Launching with SLURM

Since we want to do distributed training, we need train.py to run N times (with N being the number of GPUs)

The easiest way to do this is through SLURM. And in order to make that simpler, we provide lingua/stool.py which is a simple python script that

  1. Saves the provided config to dump_dir
  2. Copies your current code to dump_dir in order to back it up
  3. Creates an sbatch file submit.slurm which is then used to launch the job with the provided config.

It can be used through command line

python -m lingua.stool config=apps/main/configs/pk_7b.yaml nodes=1 account=fair_amaia_cw_codegen qos=lowest

Evaluations

Evaluations can run either during training periodically or you directly launch evals on a given checkpoint as follows:

srun -n 8 python -u -m apps.main.eval config=apps/main/configs/eval.yaml

You need to specify the checkpoint and dump dir of the evaluation in that config

Or through stool with

python -m lingua.stool script=apps.main.eval config=apps/main/configs/eval.yaml nodes=1 account=fair_amaia_cw_codegen qos=lowest

Related repositories

This code is mostly copied from Meta Lingua and the changes relevant to our new memory architecture are mainly located under lingua/product_key.

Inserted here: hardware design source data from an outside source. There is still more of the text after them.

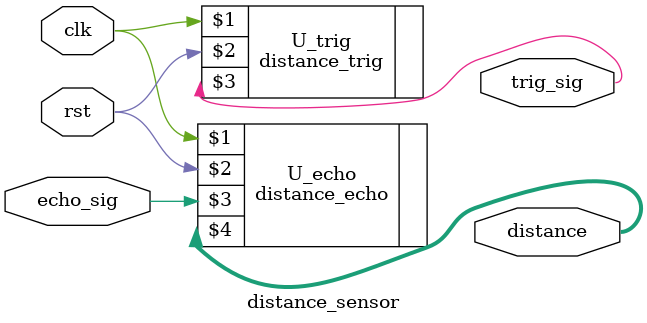
<source format=v>
module distance_sensor(
clk,rst,echo_sig,trig_sig,distance
    );
     input clk,rst;
     input echo_sig;
     output wire trig_sig;
     output wire [15:0]distance;
     distance_trig  U_trig(clk,rst,trig_sig);
     distance_echo U_echo(clk,rst,echo_sig,distance);

endmodule

</source>
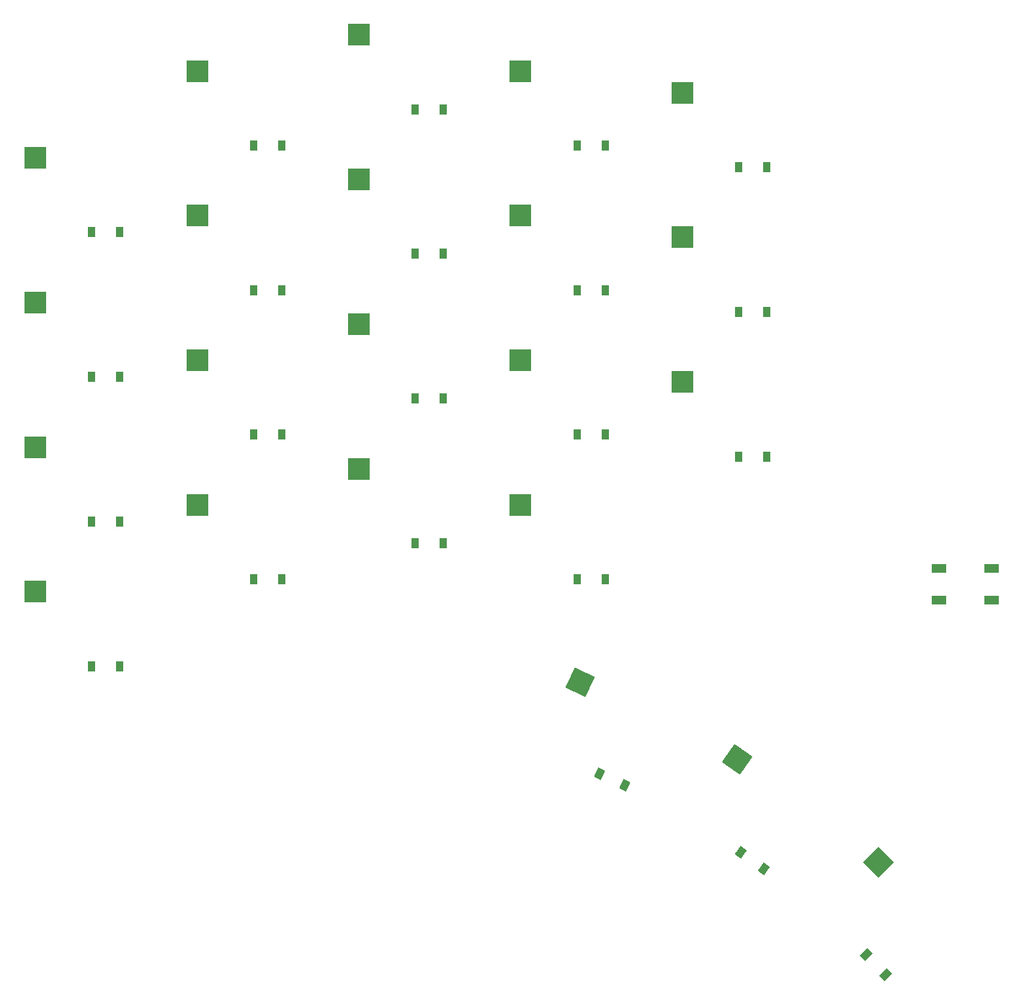
<source format=gtp>
G04 #@! TF.GenerationSoftware,KiCad,Pcbnew,8.0.1*
G04 #@! TF.CreationDate,2024-03-30T10:30:43-04:00*
G04 #@! TF.ProjectId,kipra-kicad,6b697072-612d-46b6-9963-61642e6b6963,v1.0.0*
G04 #@! TF.SameCoordinates,Original*
G04 #@! TF.FileFunction,Paste,Top*
G04 #@! TF.FilePolarity,Positive*
%FSLAX46Y46*%
G04 Gerber Fmt 4.6, Leading zero omitted, Abs format (unit mm)*
G04 Created by KiCad (PCBNEW 8.0.1) date 2024-03-30 10:30:43*
%MOMM*%
%LPD*%
G01*
G04 APERTURE LIST*
G04 Aperture macros list*
%AMRotRect*
0 Rectangle, with rotation*
0 The origin of the aperture is its center*
0 $1 length*
0 $2 width*
0 $3 Rotation angle, in degrees counterclockwise*
0 Add horizontal line*
21,1,$1,$2,0,0,$3*%
G04 Aperture macros list end*
%ADD10R,2.600000X2.600000*%
%ADD11RotRect,2.600000X2.600000X315.000000*%
%ADD12RotRect,2.600000X2.600000X325.000000*%
%ADD13RotRect,2.600000X2.600000X335.000000*%
%ADD14R,0.900000X1.200000*%
%ADD15RotRect,0.900000X1.200000X315.000000*%
%ADD16RotRect,0.900000X1.200000X325.000000*%
%ADD17RotRect,0.900000X1.200000X335.000000*%
%ADD18R,1.800000X1.100000*%
G04 APERTURE END LIST*
D10*
X91289702Y-95852061D03*
X91289703Y-78852062D03*
X91289702Y-61852058D03*
X91289702Y-44852061D03*
X110289700Y-85652056D03*
X110289704Y-68652057D03*
X110289704Y-51652054D03*
X110289707Y-34652060D03*
X129289703Y-81402061D03*
X129289700Y-64402057D03*
X129289705Y-47402060D03*
X129289701Y-30402060D03*
X148289700Y-85652057D03*
X148289701Y-68652060D03*
X148289703Y-51652058D03*
X148289707Y-34652060D03*
X167289700Y-71202059D03*
X167289700Y-54202061D03*
X167289704Y-37202061D03*
D11*
X190365047Y-127649105D03*
D12*
X173734334Y-115535258D03*
D13*
X155252737Y-106493354D03*
D14*
X97914707Y-104602056D03*
X101214707Y-104602056D03*
X97914704Y-87602059D03*
X101214704Y-87602059D03*
X97914709Y-70602059D03*
X101214709Y-70602059D03*
X97914705Y-53602057D03*
X101214705Y-53602057D03*
X116914705Y-94402054D03*
X120214705Y-94402054D03*
X116914704Y-77402058D03*
X120214704Y-77402058D03*
X116914706Y-60402060D03*
X120214706Y-60402060D03*
X116914706Y-43402055D03*
X120214706Y-43402055D03*
X135914707Y-90152058D03*
X139214707Y-90152058D03*
X135914705Y-73152062D03*
X139214705Y-73152062D03*
X135914703Y-56152059D03*
X139214703Y-56152059D03*
X135914704Y-39152057D03*
X139214704Y-39152057D03*
X154914707Y-94402057D03*
X158214707Y-94402057D03*
X154914707Y-77402055D03*
X158214707Y-77402055D03*
X154914705Y-60402059D03*
X158214705Y-60402059D03*
X154914703Y-43402054D03*
X158214703Y-43402054D03*
X173914704Y-79952057D03*
X177214704Y-79952057D03*
X173914700Y-62952058D03*
X177214700Y-62952058D03*
X173914700Y-45952056D03*
X177214700Y-45952056D03*
D15*
X188862441Y-138520865D03*
X191195893Y-140854317D03*
D16*
X174142427Y-126502782D03*
X176845629Y-128395584D03*
D17*
X157559120Y-117223389D03*
X160549936Y-118618029D03*
D18*
X197464702Y-93102061D03*
X203664702Y-93102061D03*
X197464702Y-96802061D03*
X203664702Y-96802061D03*
M02*

</source>
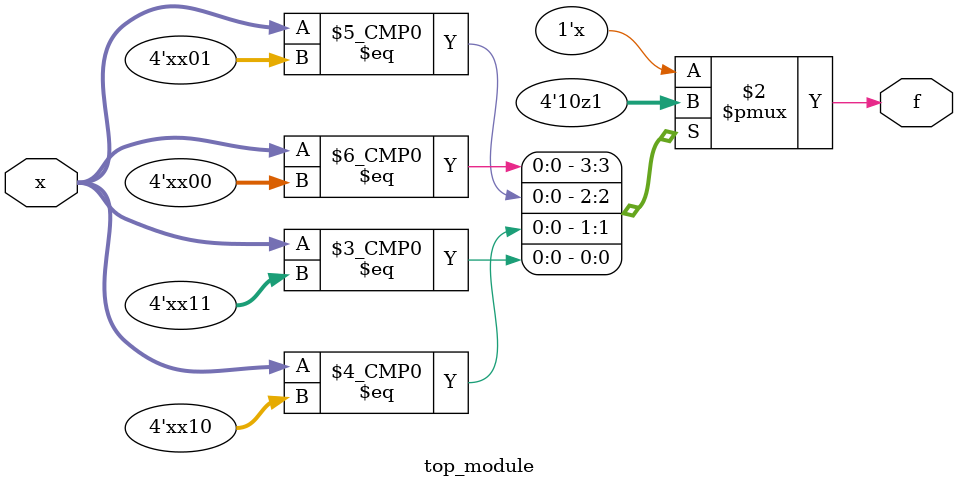
<source format=sv>
module top_module (
    input [4:1] x,
    output logic f
);
    always_comb begin
        case (x)
            4'bxx00: f = 1'b1;
            4'bxx01: f = 1'b0;
            4'bxx10: f = 1'bz;
            4'bxx11: f = 1'b1;
            4'b01xx: f = 1'b1;
            4'b10xx: f = 1'b1;
            4'b11xx: f = 1'bz;
            default: f = 1'b0;
        endcase
    end
endmodule

</source>
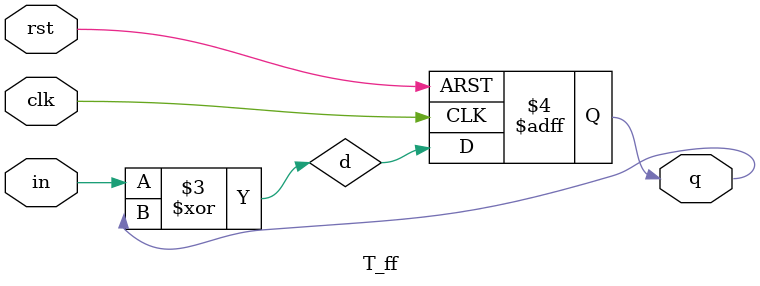
<source format=v>
module T_ff (
    output reg q,
    input wire in,
    input wire rst,
    input wire clk
);

wire d;

always @(posedge clk or negedge rst) begin
    if (!rst) begin
        q <= 'd0;
    end
    else begin
        q <= d;
    end
end

assign d = in ^ q;

endmodule
</source>
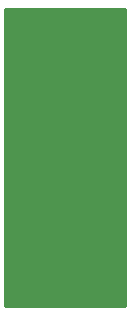
<source format=gbr>
%TF.GenerationSoftware,KiCad,Pcbnew,(5.1.6)-1*%
%TF.CreationDate,2020-08-25T10:54:11-06:00*%
%TF.ProjectId,SMA_Tester,534d415f-5465-4737-9465-722e6b696361,rev?*%
%TF.SameCoordinates,Original*%
%TF.FileFunction,Soldermask,Bot*%
%TF.FilePolarity,Negative*%
%FSLAX46Y46*%
G04 Gerber Fmt 4.6, Leading zero omitted, Abs format (unit mm)*
G04 Created by KiCad (PCBNEW (5.1.6)-1) date 2020-08-25 10:54:11*
%MOMM*%
%LPD*%
G01*
G04 APERTURE LIST*
%ADD10C,0.254000*%
G04 APERTURE END LIST*
D10*
G36*
X146177000Y-101854000D02*
G01*
X136017000Y-101854000D01*
X136017000Y-76708000D01*
X146177000Y-76708000D01*
X146177000Y-101854000D01*
G37*
X146177000Y-101854000D02*
X136017000Y-101854000D01*
X136017000Y-76708000D01*
X146177000Y-76708000D01*
X146177000Y-101854000D01*
M02*

</source>
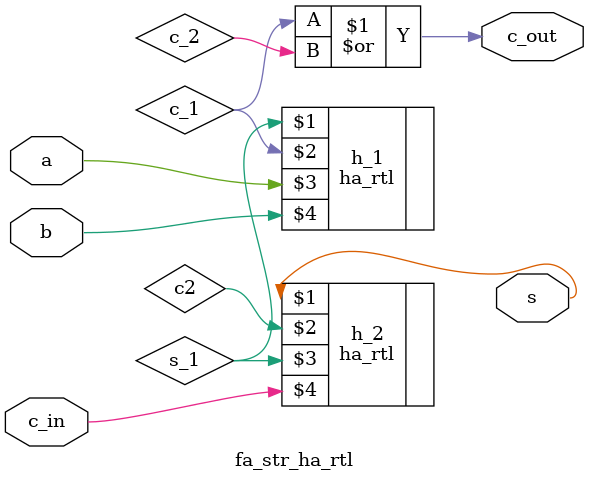
<source format=v>
`timescale 1ns / 1ps


module fa_str_ha_rtl(
    output s,
   output c_out,
    input a,
    input b,
    input c_in
    );
    wire s_1,c_1,c_2;
    
    
    ha_rtl h_1(s_1,c_1,a,b); // OUTPUT OF FIRST HA 
    
    ha_rtl h_2(s,c2,s_1,c_in); // SUM FROM SECOND HA = FINAL SUM
   
    or o_1(c_out, c_1,c_2); // ADD CARRYS = FINAL CARRY
    
endmodule

</source>
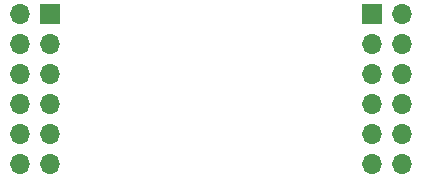
<source format=gbs>
%TF.GenerationSoftware,KiCad,Pcbnew,(6.0.5)*%
%TF.CreationDate,2024-06-23T18:03:47+02:00*%
%TF.ProjectId,pmod_level_shifter_8p,706d6f64-5f6c-4657-9665-6c5f73686966,rev?*%
%TF.SameCoordinates,Original*%
%TF.FileFunction,Soldermask,Bot*%
%TF.FilePolarity,Negative*%
%FSLAX46Y46*%
G04 Gerber Fmt 4.6, Leading zero omitted, Abs format (unit mm)*
G04 Created by KiCad (PCBNEW (6.0.5)) date 2024-06-23 18:03:47*
%MOMM*%
%LPD*%
G01*
G04 APERTURE LIST*
%ADD10R,1.700000X1.700000*%
%ADD11O,1.700000X1.700000*%
G04 APERTURE END LIST*
D10*
%TO.C,PMOD1*%
X136650000Y-88830000D03*
D11*
X136650000Y-91370000D03*
X136650000Y-93910000D03*
X136650000Y-96450000D03*
X136650000Y-98990000D03*
X136650000Y-101530000D03*
X134110000Y-88830000D03*
X134110000Y-91370000D03*
X134110000Y-93910000D03*
X134110000Y-96450000D03*
X134110000Y-98990000D03*
X134110000Y-101530000D03*
%TD*%
D10*
%TO.C,J1*%
X163875000Y-88830000D03*
D11*
X163875000Y-91370000D03*
X163875000Y-93910000D03*
X163875000Y-96450000D03*
X163875000Y-98990000D03*
X163875000Y-101530000D03*
X166415000Y-88830000D03*
X166415000Y-91370000D03*
X166415000Y-93910000D03*
X166415000Y-96450000D03*
X166415000Y-98990000D03*
X166415000Y-101530000D03*
%TD*%
M02*

</source>
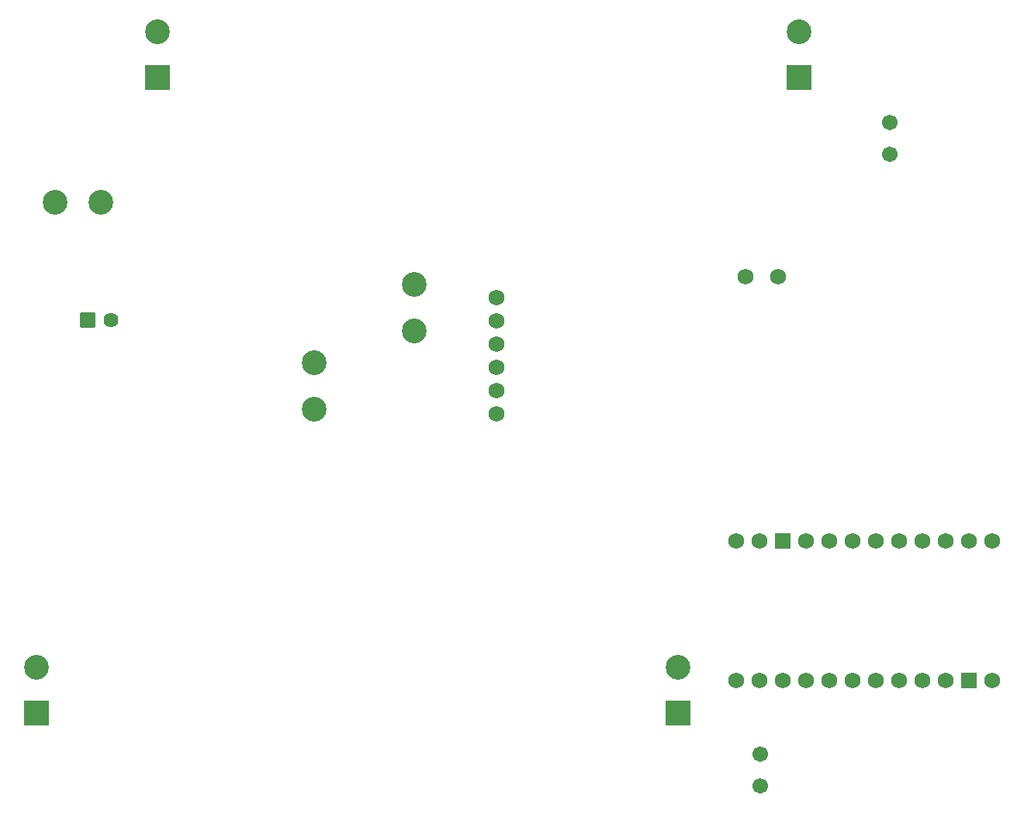
<source format=gbs>
G04 Layer: BottomSolderMaskLayer*
G04 EasyEDA v6.5.47, 2024-11-15 14:45:06*
G04 4b5c5f3f08ad4ac4900c7fa2ef8e0776,b317b68cebba40d893488476fd38059a,10*
G04 Gerber Generator version 0.2*
G04 Scale: 100 percent, Rotated: No, Reflected: No *
G04 Dimensions in millimeters *
G04 leading zeros omitted , absolute positions ,4 integer and 5 decimal *
%FSLAX45Y45*%
%MOMM*%

%AMMACRO1*4,1,8,-0.7828,-0.812,-0.812,-0.7826,-0.812,0.7828,-0.7828,0.812,0.7826,0.812,0.812,0.7828,0.812,-0.7826,0.7826,-0.812,-0.7828,-0.812,0*%
%AMMACRO2*4,1,8,-0.8042,-0.8636,-0.8636,-0.8039,-0.8636,0.8042,-0.8042,0.8636,0.8039,0.8636,0.8636,0.8042,0.8636,-0.8039,0.8039,-0.8636,-0.8042,-0.8636,0*%
%AMMACRO3*4,1,8,-1.2921,-1.3517,-1.3515,-1.292,-1.3515,1.2922,-1.2921,1.3517,1.2918,1.3517,1.3515,1.2922,1.3515,-1.292,1.2918,-1.3517,-1.2921,-1.3517,0*%
%AMMACRO4*4,1,8,-1.2922,-1.3517,-1.3517,-1.292,-1.3517,1.2922,-1.2922,1.3517,1.292,1.3517,1.3517,1.2922,1.3517,-1.292,1.292,-1.3517,-1.2922,-1.3517,0*%
%ADD10MACRO1*%
%ADD11C,1.6240*%
%ADD12C,2.7032*%
%ADD13C,1.7272*%
%ADD14MACRO2*%
%ADD15C,1.7016*%
%ADD16MACRO3*%
%ADD17MACRO4*%

%LPD*%
D10*
G01*
X1651000Y-3797300D03*
D11*
G01*
X1905000Y-3797300D03*
D12*
G01*
X1293063Y-2515996D03*
G01*
X1793062Y-2515996D03*
D13*
G01*
X11518900Y-7734300D03*
D14*
G01*
X11264900Y-7734300D03*
D13*
G01*
X11010900Y-7734300D03*
G01*
X10756900Y-7734300D03*
G01*
X10502900Y-7734300D03*
G01*
X10248900Y-7734300D03*
G01*
X9994900Y-7734300D03*
G01*
X9740900Y-7734300D03*
G01*
X9486900Y-7734300D03*
G01*
X9232900Y-7734300D03*
G01*
X8978900Y-7734300D03*
G01*
X8724900Y-6210300D03*
G01*
X8978900Y-6210300D03*
D14*
G01*
X9232900Y-6210300D03*
D13*
G01*
X9486900Y-6210300D03*
G01*
X9740900Y-6210300D03*
G01*
X9994900Y-6210300D03*
G01*
X10248900Y-6210300D03*
G01*
X10502900Y-6210300D03*
G01*
X10756900Y-6210300D03*
G01*
X11010900Y-6210300D03*
G01*
X11264900Y-6210300D03*
G01*
X11518900Y-6210300D03*
G01*
X8724900Y-7734300D03*
D12*
G01*
X4119524Y-4769993D03*
G01*
X4119524Y-4261993D03*
D15*
G01*
X8991600Y-8887205D03*
G01*
X8991600Y-8537194D03*
D12*
G01*
X5211724Y-3919093D03*
G01*
X5211724Y-3411093D03*
D15*
G01*
X10401300Y-1991105D03*
G01*
X10401300Y-1641094D03*
D12*
G01*
X1095400Y-7595209D03*
D16*
G01*
X1095400Y-8095195D03*
D17*
G01*
X8095399Y-8095195D03*
D12*
G01*
X8095386Y-7595209D03*
G01*
X2416200Y-648309D03*
D16*
G01*
X2416200Y-1148295D03*
D17*
G01*
X9416199Y-1148295D03*
D12*
G01*
X9416186Y-648309D03*
D13*
G01*
X6108700Y-3556000D03*
G01*
X6108700Y-3810000D03*
G01*
X6108700Y-4064000D03*
G01*
X6108700Y-4318000D03*
G01*
X6108700Y-4572000D03*
G01*
X6108700Y-4826000D03*
G01*
X8833688Y-3325901D03*
G01*
X9183700Y-3325901D03*
M02*

</source>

The product key implementation was initially based on XLM. Please refer to Meta Lingua README for more instructions.

Citation

@misc{meta_lingua,
  author = {Vincent-Pierre Berges, Barlas Oguz, Daniel Haziza, Wen-tau Yih, Luke Zettlemoyer, Gargi Gosh},
  title = {Memory Layers at Scale},
  url = {https://github.com/facebookresearch/memory},
  year = {2024}
}

License

Meta Lingua is licensed under CC-BY-NC license. Refer to the LICENSE file in the top level directory.